Never have I had such a hard time making a start for my birthday essay. For two or three years here on the forum I've kept an annual ritual of celebrating my birthdays through my articles. As an "old" netizen, however, I find it getting hard to keep the ritual, particularly difficult this year. Who will think it easy to write something on the day he or she waves farewell to the teen years and says hello to a new set of numbers that begins with twenty?
I am searching my mind for birthday memories I have accumulated over the two decades...and surprisingly the first picture I see is not birthday cakes, candles, or parents' tearful gleaming eyes, but a little doll a friend gave me. She was the first friend I've ever made in my life, apart from my net-pals, and the doll was the first birthday present I've ever received in my teen years, apart from the birthday cakes my parents bought me.
Four short rubber limbs and a pink rubber face made the doll girl plump and soft. Flowery green dress covered the electronic box in the body. Above two big, eyelid-movable eyes is a cascade of bangs, two shoulder-length braids on each side. She is a blonde in height of a small cat. With two batteries set in her stomach she can sing Happy Birthday for hours on end, until you pull the batteries out.
Dolls always have not been my favorite, but I put this one on the top of my computer speaker, a most prominent place to display gifts. She and I would spend several hours everyday in the computer room. For the first time in my life I loved being watched by this quiet girl when using the computer and savored every bit of pride to have a friend my age. That year I was seventeen.
It was not that bad to be given a singing doll in someone's late teens when she had got no gift at all from whom she considered to be friend in the previous years. In Chinese we may say, "It is a gift that arrived late."
If the doll was not a bad present, I would say that on my nineteenth birthday the presents I received by land mail were prefect. A friend in Zhejiang sent me an exquisite wind chime consisted of five small yellow glass dolphins, each hung at different levels on a glass ring, each accompanied by a long brass pipe. A green jade seal was also found in the package. In an attached birthday card she explained that the seal was homemade by her father, who has been following his father's steps to be a seal-maker all his life. Another package came earlier from Chongqing. Another wind chime! It was larger, green, and made up of translucent apples.
Of all the presents pouring into our doorsteps that year there was a group of what you may not think to be called present at all. Those were "greetings." I was delightedly surprised to find on the birthday eve that someone wrote a post announcing the arrival of my birthday. It was the very friend who sent me the green-apple wind chime, and her name is Isabella.

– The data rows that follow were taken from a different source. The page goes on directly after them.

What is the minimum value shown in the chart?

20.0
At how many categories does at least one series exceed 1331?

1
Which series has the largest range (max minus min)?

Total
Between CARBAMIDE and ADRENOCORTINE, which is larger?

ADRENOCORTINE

Down under her post Mary's reply revealed an even bigger surprise for me: A work offer! And that drew a prefect period mark to my eighteen past years.
Also in that year I bought some books online as birthday presents and sent separately to the two friends who both sent me the wind bells. It felt just as wonderful to give as to get, with sincerity of friendship.
Still I will have another "first time in my life" experience on the first of only half a dozen birthdays that ends with ty. Thousands of miles away from home, away from Father, away from the familiar city, tomorrow I will celebrate with Mother and my extended family of ten people in a strange city. A birthday cake will sure be there. Around it will be twelve candle-lit faces, the Happy Birthday song in the air. Each family member will make a toast. Along with all these, what I hope to see around the table is that what they pull out of the pockets are not bills but hand-picked little gismos that represent personal characters, city cultures, or simply good wishes. Then I will use them to decorate my rooms, with honor and pride that all these come from a faraway city where all of Mother's dearest ones live. Or perhaps a hug can also be a gift, a spiritual one. Then from earlier generations as my relatives I will have tokens of love keeping me company through another decade that starts with twenty, that brand-new experiences are to dawn.
A birthday without presents is like a river without fish.